Mary Beard's hair gets people going. Even her admirers refer to her "grey hair, wild as a witch" (Cristina Odone in the Telegraph). Internet bullies tell her to "get [her] hair fixed — cut, dyed and styled". Samantha Brick, in the Daily Mail last year, wrote of the "tragedy" of Beard's silver locks – apparently her producers should have tamed them before letting them loose on the airwaves. According to some rather vocal people, it simply isn't OK to have long grey hair. And not just if you're Mary Beard.
This winter's Marks & Spencer TV ad featured Yasmina Rossi, a 56-year-old model. Scathing online comments mentioned her "mad person's long white hair" and, again, compared her to a witch. (Others, to be fair, commented on her extraordinary attractiveness.) When Kate Moss, in 2010, appeared with a few white strands at her temples certain sections of the press put it down to her unwholesome lifestyle. Her agency's PR office offered different, contradictory explanations: highly fashionable "greylights", toner left on too long, over-use of dry shampoo ... anything but natural loss of pigment.
Hair dye ads relentlessly promise to save us from the hideousness of going grey. But why should it be so awful? And why are women with long, naturally grey hair such targets of hateful criticism?
The word "witch" comes up remarkably often in relation to this particular hairstyle (although grey-haired supermodel Kristen McMenamy is classed as a "good witch" for some reason). This probably shouldn't be surprising given that fairy books are full of wicked old women with unkempt locks straggling out from under their pointy hats. Perhaps the question is more why society should so often choose to portray older women in this way. Is the idea somehow that, once women have ceased to be objects of desire, they turn against the world and spend the rest of their days wishing evil on a populace that bypasses them? (Snow White's stepmother only freaks out when she's told she isn't the prettiest any more.) If so, what place does this logic have in a world where women can supposedly be valued for more than just their beauty – maybe becoming Cambridge professors of classics, for example?
The Oxford English Dictionary definition of a witch includes two opposing meanings. On the one hand you have "an ugly or unpleasant old woman", but then again you have "a girl or woman who is bewitchingly attractive". Whichever way round you take it, it has everything to do with fanciability.
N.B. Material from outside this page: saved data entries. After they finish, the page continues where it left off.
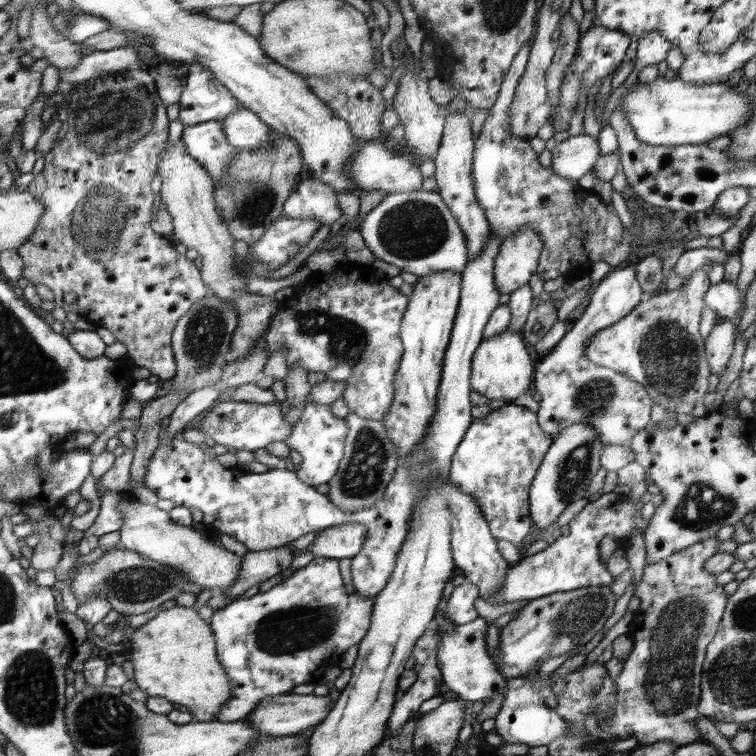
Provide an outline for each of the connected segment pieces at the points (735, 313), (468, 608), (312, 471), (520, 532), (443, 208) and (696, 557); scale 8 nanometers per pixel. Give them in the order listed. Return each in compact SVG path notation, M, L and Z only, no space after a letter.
M722 280L707 290L704 302L718 317L734 319L739 318L743 314L742 309L745 309L745 302L742 302L740 295L736 283Z
M465 580L461 586L454 588L448 602L444 604L445 617L458 625L465 625L476 620L479 616L474 608L474 600L478 597L478 587Z
M308 403L300 419L293 424L293 432L286 444L302 455L300 468L296 471L304 482L312 486L326 484L339 470L340 461L346 452L347 424L343 418L336 416L330 405Z
M506 403L506 405L503 405L499 409L493 410L491 413L472 421L470 428L467 430L467 434L464 435L463 441L455 450L455 454L452 457L451 470L450 473L448 473L449 480L451 480L451 482L454 484L457 484L461 490L466 493L466 495L472 496L474 503L480 507L482 515L484 515L484 518L487 519L488 527L491 528L491 534L495 536L497 540L509 541L516 546L524 547L525 541L529 540L530 537L535 534L535 532L532 530L534 523L532 523L530 502L531 482L534 480L535 474L538 472L539 466L542 464L543 458L546 456L548 449L551 448L552 441L551 435L544 431L543 427L539 425L539 422L537 421L537 413L524 406L516 405L515 403Z
M413 190L386 195L362 220L359 231L378 259L416 276L435 272L460 272L469 262L464 231L436 191Z
M717 537L704 540L644 568L642 580L635 588L635 596L640 598L641 604L634 614L629 632L634 647L629 657L623 661L624 667L620 675L616 677L617 702L613 708L613 716L598 720L599 727L616 739L634 737L638 739L640 746L660 741L670 741L678 746L708 742L695 727L695 721L700 717L698 704L699 694L702 692L702 666L706 646L716 637L729 595L724 591L724 586L716 584L716 575L706 572L704 565L708 558L718 553L720 542Z

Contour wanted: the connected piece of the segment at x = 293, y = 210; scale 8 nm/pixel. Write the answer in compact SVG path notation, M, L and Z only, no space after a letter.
M305 177L283 205L283 216L288 218L315 218L319 226L334 224L342 218L337 192L321 180Z

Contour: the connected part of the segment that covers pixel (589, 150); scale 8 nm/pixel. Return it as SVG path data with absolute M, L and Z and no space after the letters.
M586 133L566 138L551 153L550 170L562 178L576 182L590 173L596 161L601 158L598 139Z

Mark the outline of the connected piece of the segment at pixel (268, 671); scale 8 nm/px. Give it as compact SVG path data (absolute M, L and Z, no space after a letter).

Is she or isn't she? Or could she even be both?
It's curious that, in the assault on Beard's supposed unsexiness, there has been so much reference to genitalia and sexual acts. One of Beard's more excellent features is that she speaks so frankly about sex – as you would expect from any serious classicist. But she certainly doesn't speak about her own sex life in public. Still, this clearly doesn't stop certain people from speculating about it, building a fantasy using the little they know as a starting point. And one obvious starting point is the hair. Long hair is typically equated with unrestrained sexuality (think pre-Raphaelite muses – or 99% of glamour models), while grey hair is associated with being past it.
If you are bad at processing complex information, this combination will fry your brain. (What, a woman past breeding age still up for it? As if sex was all about procreation. As Beard may tell you, even the Romans used contraceptives.) And perhaps in this frazzled state you might lash out at the person who has made you confront this enigma – the woman who really shouldn't turn you on, but who somehow causes you to have filthy thoughts. (Sound anything like your mother?)
This uncanny brew in a woman is clearly a bit much for some people – and, in the past, women who embodied this "too muchness" were very often accused of witchery. While Beard may have imagined that her "big, tombstone teeth" and "uncompromising double chin" (her words this time) might keep the attention off herself and on her chosen subject matter, it seems that intelligent women with unconventional dentistry and flowing grey manes are greater catalysts for sexual fantasies than many of us might have predicted.